Given text
◇ ◇ ◇ ◇

Le Museé du le Grand Dehors

location: Various, Keewanaw Peninsula, Michigan

date: 2013 - ongoing

type: sculpture

role: collaborator/designer with Sara Black and Amber Ginsburg

"Le Museé du le Grand Dehors (The Museum of the Great Outdoors) is a sculptural work that uses a tree as the conceptual lens through which we critically examine and expand our experience of western, human-centered notions of ‘nature’ and environment. The title is drawn from the philosopher Quentin Meillassoux of the speculative realism movement, who refers to le grand dehors as that which reaches outside of possible human perception or knowledge. Many continental philosophers, particularly in the lineage of Kant, argue that human knowledge systems are the center of what is knowable and even “real,” because humans are the only beings capable of dimensional perception/consciousness. It is our interest to generate a work that glimpses the edges of our knowledge by expanding a single form into deep time.

Le Museé du le Grand Dehors is a museum that overlooks a tree canopy and its surrounds. The tower and museum sit directly above a harvested tree’s stump. To enter, you climb a ship’s ladder attached to a 50-foot tower. At the highest point, you enter a triangular room whose ceiling slopes downward toward two windows. This room houses a single diamond (laboratory-created and chemically identical to a mined diamond) made from the remains of the harvested tree. The stone, the table and the room are all crafted from the material of this tree. These varying modes of ‘production’ reference distinct and increasingly magnified timeframes, from the human to the geologic.

We are performing craft to highlight the well-hewn relationship between material and human endeavoring. Looking beyond the horizon line, we reference broader resource use by implicating diamond mining and manufacture along with forestry. By transmuting the humble material of the American tree into the coveted and rare diamond, human value reveals its precarity and biological time is stretched into geologic time."

◇ ◇ ◇ ◇

Dataset
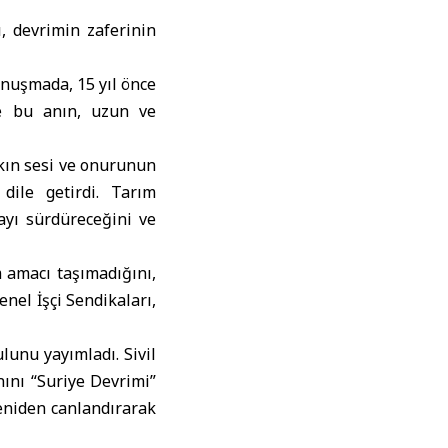
, devrimin zaferinin
onuşmada, 15 yıl önce
 ve bu anın, uzun ve
lkın sesi ve onurunun
dile getirdi. Tarım
ayı sürdüreceğini ve
m amacı taşımadığını,
nel İşçi Sendikaları,
unu yayımladı. Sivil
ını “Suriye Devrimi”
yeniden canlandırarak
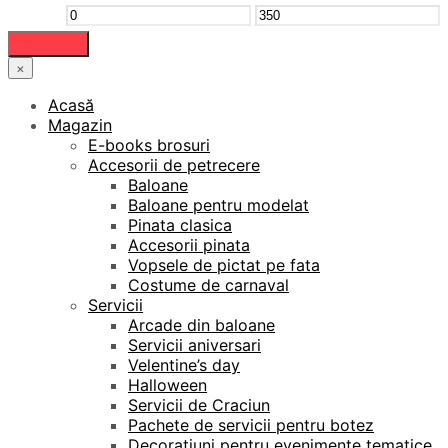
Preț
Preț
Filtrează
minim
maxim
×
Acasă
Magazin
E-books brosuri
Accesorii de petrecere
Baloane
Baloane pentru modelat
Pinata clasica
Accesorii pinata
Vopsele de pictat pe fata
Costume de carnaval
Servicii
Arcade din baloane
Servicii aniversari
Velentine’s day
Halloween
Servicii de Craciun
Pachete de servicii pentru botez
Decoratiuni pentru evenimente tematice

◇ ◇ ◇ ◇

Reproduce the stretch of the sculpture description from "type: sculpture" through "into deep time.". The rows come from a source unrelated to the sculpture description.

type: sculpture

role: collaborator/designer with Sara Black and Amber Ginsburg

"Le Museé du le Grand Dehors (The Museum of the Great Outdoors) is a sculptural work that uses a tree as the conceptual lens through which we critically examine and expand our experience of western, human-centered notions of ‘nature’ and environment. The title is drawn from the philosopher Quentin Meillassoux of the speculative realism movement, who refers to le grand dehors as that which reaches outside of possible human perception or knowledge. Many continental philosophers, particularly in the lineage of Kant, argue that human knowledge systems are the center of what is knowable and even “real,” because humans are the only beings capable of dimensional perception/consciousness. It is our interest to generate a work that glimpses the edges of our knowledge by expanding a single form into deep time.